Segment Start: DATA TO PROCESS

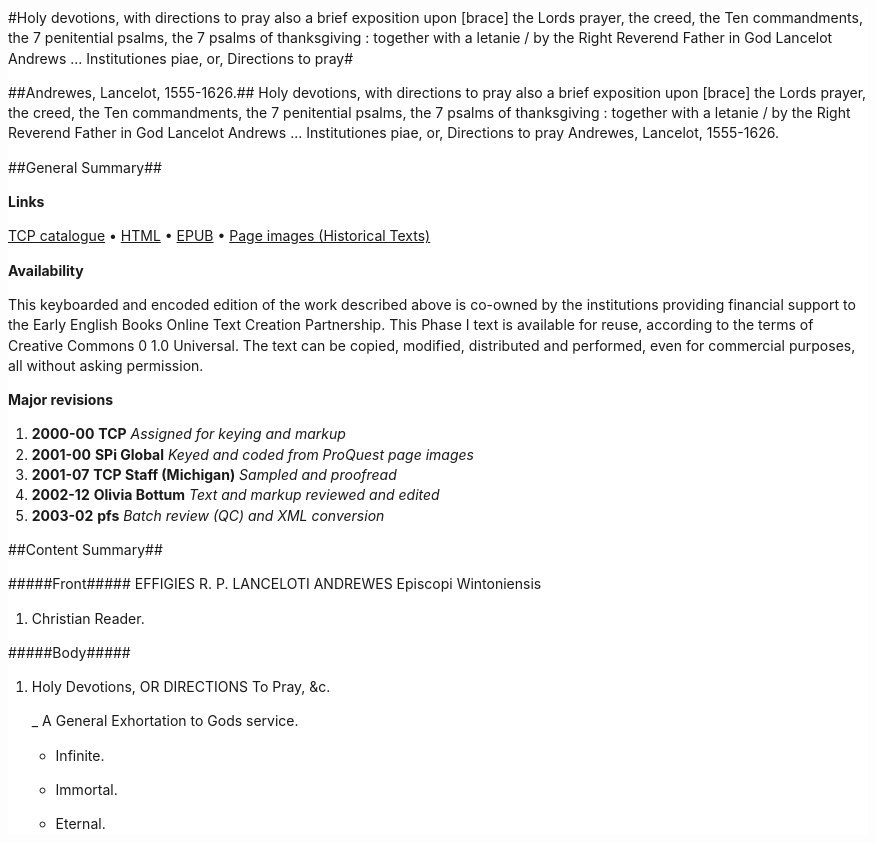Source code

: #Holy devotions, with directions to pray also a brief exposition upon [brace] the Lords prayer, the creed, the Ten commandments, the 7 penitential psalms, the 7 psalms of thanksgiving : together with a letanie / by the Right Reverend Father in God Lancelot Andrews ... Institutiones piae, or, Directions to pray#

##Andrewes, Lancelot, 1555-1626.##
Holy devotions, with directions to pray also a brief exposition upon [brace] the Lords prayer, the creed, the Ten commandments, the 7 penitential psalms, the 7 psalms of thanksgiving : together with a letanie / by the Right Reverend Father in God Lancelot Andrews ...
Institutiones piae, or, Directions to pray
Andrewes, Lancelot, 1555-1626.

##General Summary##

**Links**

[TCP catalogue](http://www.ota.ox.ac.uk/tcp/)  • 
[HTML](http://tei.it.ox.ac.uk/tcp/Texts-HTML/free/A25/A25385.html)  • 
[EPUB](http://tei.it.ox.ac.uk/tcp/Texts-EPUB/free/A25/A25385.epub) • 
[Page images (Historical Texts)](https://data.historicaltexts.jisc.ac.uk/view?pubId=eebo-18811199e&pageId=eebo-18811199e-108373-1)

**Availability**

This keyboarded and encoded edition of the
	       work described above is co-owned by the institutions
	       providing financial support to the Early English Books
	       Online Text Creation Partnership. This Phase I text is
	       available for reuse, according to the terms of Creative
	       Commons 0 1.0 Universal. The text can be copied,
	       modified, distributed and performed, even for
	       commercial purposes, all without asking permission.

**Major revisions**

1. __2000-00__ __TCP__ *Assigned for keying and markup*
1. __2001-00__ __SPi Global__ *Keyed and coded from ProQuest page images*
1. __2001-07__ __TCP Staff (Michigan)__ *Sampled and proofread*
1. __2002-12__ __Olivia Bottum__ *Text and markup reviewed and edited*
1. __2003-02__ __pfs__ *Batch review (QC) and XML conversion*

##Content Summary##

#####Front#####
EFFIGIES R. P. LANCELOTI ANDREWES Episcopi Wintoniensis
1. Christian Reader.

#####Body#####

1. Holy Devotions, OR DIRECTIONS To Pray, &c.

    _ A General Exhortation to Gods service.

      * Infinite.

      * Immortal.

      *  Eternal.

Segment End: DATA TO PROCESS

# [WHAT IS EXPECTED]
Which lines of the entries above contain the string "This"? Copy each one.

# [REPLY]
This keyboarded and encoded edition of the
	       Online Text Creation Partnership. This Phase I text is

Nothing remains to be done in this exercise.